The KORA All Africa Music Awards are music awards given annually for musical achievement in sub-Saharan Africa. The awards were founded in 1994 by Benin born businessman, Ernest Adjovi, after a discussion in Namibia with the country's President Hage Geingob. The award is named after the kora, a West African plucked chordophone.

The awards have been subject to several postponements since 1994 with a variety of reasons given. Problems have arisen with contracts signed, large sums of monies have been paid and the event postponed.

In 2011 Adjovi was detained by the Nigerian Police Force with allegations he defrauded three Nigerian bodies.
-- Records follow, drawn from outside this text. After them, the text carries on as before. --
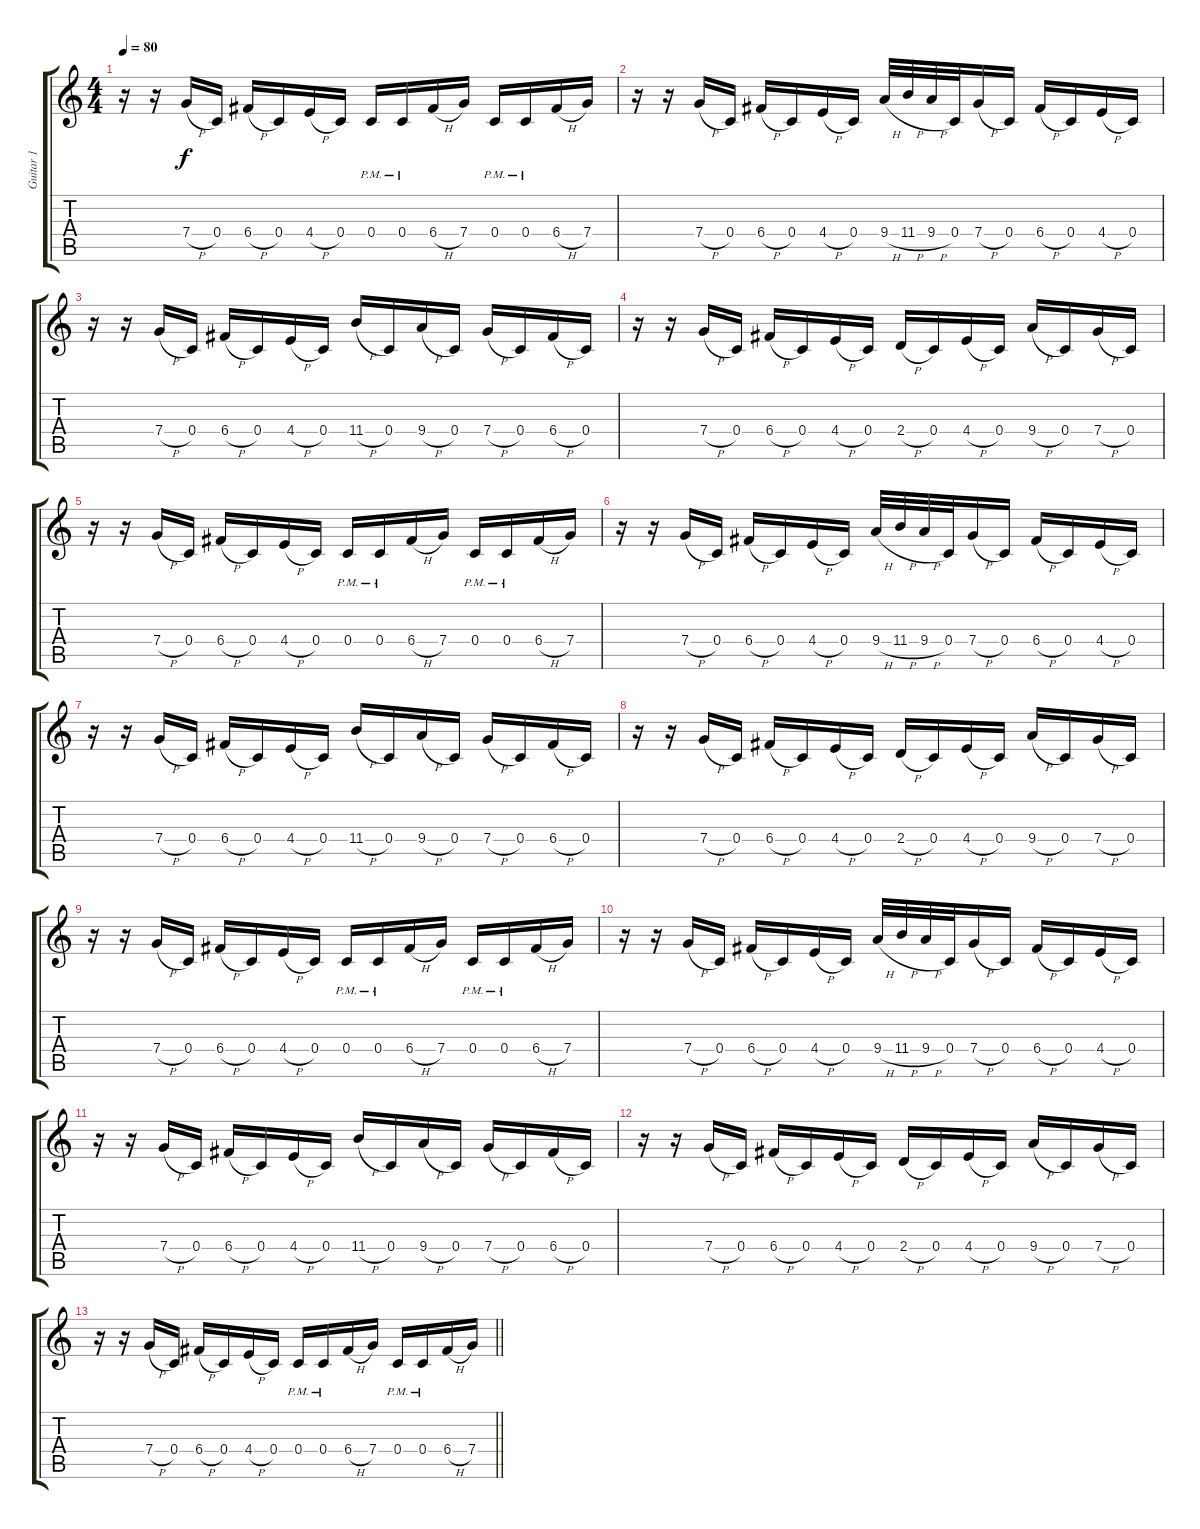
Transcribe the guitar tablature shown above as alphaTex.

\track ("Guitar 1" "Guitar 1") {instrument overdrivenguitar}
\staff {score tabs}
\tuning (D4 A3 F3 C3 G2 C2) {hide}
\ts (4 4)
\tempo 80
\clef g2
\ks c
r.16{dy f} r.16 7.4{h}.16 0.4.16 6.4{h}.16 0.4.16 4.4{h}.16 0.4.16 0.4{pm}.16 0.4{pm}.16 6.4{h}.16 7.4.16 0.4{pm}.16 0.4{pm}.16 6.4{h}.16 7.4.16 |
r.16 r.16 7.4{h}.16 0.4.16 6.4{h}.16 0.4.16 4.4{h}.16 0.4.16 9.4{h}.32 11.4{h}.32 9.4{h}.32 0.4.32 7.4{h}.16 0.4.16 6.4{h}.16 0.4.16 4.4{h}.16 0.4.16 |
r.16 r.16 7.4{h}.16 0.4.16 6.4{h}.16 0.4.16 4.4{h}.16 0.4.16 11.4{h}.16 0.4.16 9.4{h}.16 0.4.16 7.4{h}.16 0.4.16 6.4{h}.16 0.4.16 |
r.16 r.16 7.4{h}.16 0.4.16 6.4{h}.16 0.4.16 4.4{h}.16 0.4.16 2.4{h}.16 0.4.16 4.4{h}.16 0.4.16 9.4{h}.16 0.4.16 7.4{h}.16 0.4.16 |
r.16 r.16 7.4{h}.16 0.4.16 6.4{h}.16 0.4.16 4.4{h}.16 0.4.16 0.4{pm}.16 0.4{pm}.16 6.4{h}.16 7.4.16 0.4{pm}.16 0.4{pm}.16 6.4{h}.16 7.4.16 |
r.16 r.16 7.4{h}.16 0.4.16 6.4{h}.16 0.4.16 4.4{h}.16 0.4.16 9.4{h}.32 11.4{h}.32 9.4{h}.32 0.4.32 7.4{h}.16 0.4.16 6.4{h}.16 0.4.16 4.4{h}.16 0.4.16 |
r.16 r.16 7.4{h}.16 0.4.16 6.4{h}.16 0.4.16 4.4{h}.16 0.4.16 11.4{h}.16 0.4.16 9.4{h}.16 0.4.16 7.4{h}.16 0.4.16 6.4{h}.16 0.4.16 |
r.16 r.16 7.4{h}.16 0.4.16 6.4{h}.16 0.4.16 4.4{h}.16 0.4.16 2.4{h}.16 0.4.16 4.4{h}.16 0.4.16 9.4{h}.16 0.4.16 7.4{h}.16 0.4.16 |
r.16 r.16 7.4{h}.16 0.4.16 6.4{h}.16 0.4.16 4.4{h}.16 0.4.16 0.4{pm}.16 0.4{pm}.16 6.4{h}.16 7.4.16 0.4{pm}.16 0.4{pm}.16 6.4{h}.16 7.4.16 |
r.16 r.16 7.4{h}.16 0.4.16 6.4{h}.16 0.4.16 4.4{h}.16 0.4.16 9.4{h}.32 11.4{h}.32 9.4{h}.32 0.4.32 7.4{h}.16 0.4.16 6.4{h}.16 0.4.16 4.4{h}.16 0.4.16 |
r.16 r.16 7.4{h}.16 0.4.16 6.4{h}.16 0.4.16 4.4{h}.16 0.4.16 11.4{h}.16 0.4.16 9.4{h}.16 0.4.16 7.4{h}.16 0.4.16 6.4{h}.16 0.4.16 |
r.16 r.16 7.4{h}.16 0.4.16 6.4{h}.16 0.4.16 4.4{h}.16 0.4.16 2.4{h}.16 0.4.16 4.4{h}.16 0.4.16 9.4{h}.16 0.4.16 7.4{h}.16 0.4.16 |
\barLineRight lightlight
r.16 r.16 7.4{h}.16 0.4.16 6.4{h}.16 0.4.16 4.4{h}.16 0.4.16 0.4{pm}.16 0.4{pm}.16 6.4{h}.16 7.4.16 0.4{pm}.16 0.4{pm}.16 6.4{h}.16 7.4.16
In 2008 Adjovi allegedly accepted [US]$2.5 million for the 2008 Awards to be hosted by the Cross River State Government. He later allegedly struck an agreement with the Lagos State Government for US$7.5 million but the awards were not staged until 2010 in Burkina Faso. At those awards brothers PSquare were named Artiste of the Year and were awarded a cash prize of $1 million but the prize was not forthcoming.

The 2015 awards were to be held 13 December in Namibia and a launch event was held in Namibia in May 2015. They were postponed to March 2016 and Adjovi was paid N$23,5 million. The awards did not take place and the whereabouts of Adovi is unknown. Namibia is trying to recover the money.

Since its inception, the KORA Awards has been staged eleven times on the African Continent. For the first ten years (1996-2005 - 9 Awards), the ceremony took place in South Africa. It has since moved to Burkina Faso (2010) and Côte d’Ivoire (2012).

Winners have come from many different countries: Algeria, Angola, Benin, Botswana, Burkina Faso, Burundi, Cameroon, Cape Verde, Comores, Côte d'Ivoire = Ivory Coast, Republic of the Congo = Congo, England, Ethiopia, France, Gabon, Ghana, Guinea, île de la Reunion, Kenya, Mali, Mauitius, Morocco, Nigeria, Democratic Republic of the Congo, Réunion, Rwanda, Senegal, Seyschelles, South Africa, Sweden, Tchad, Togo, Uganda, United States and Zimbabwe.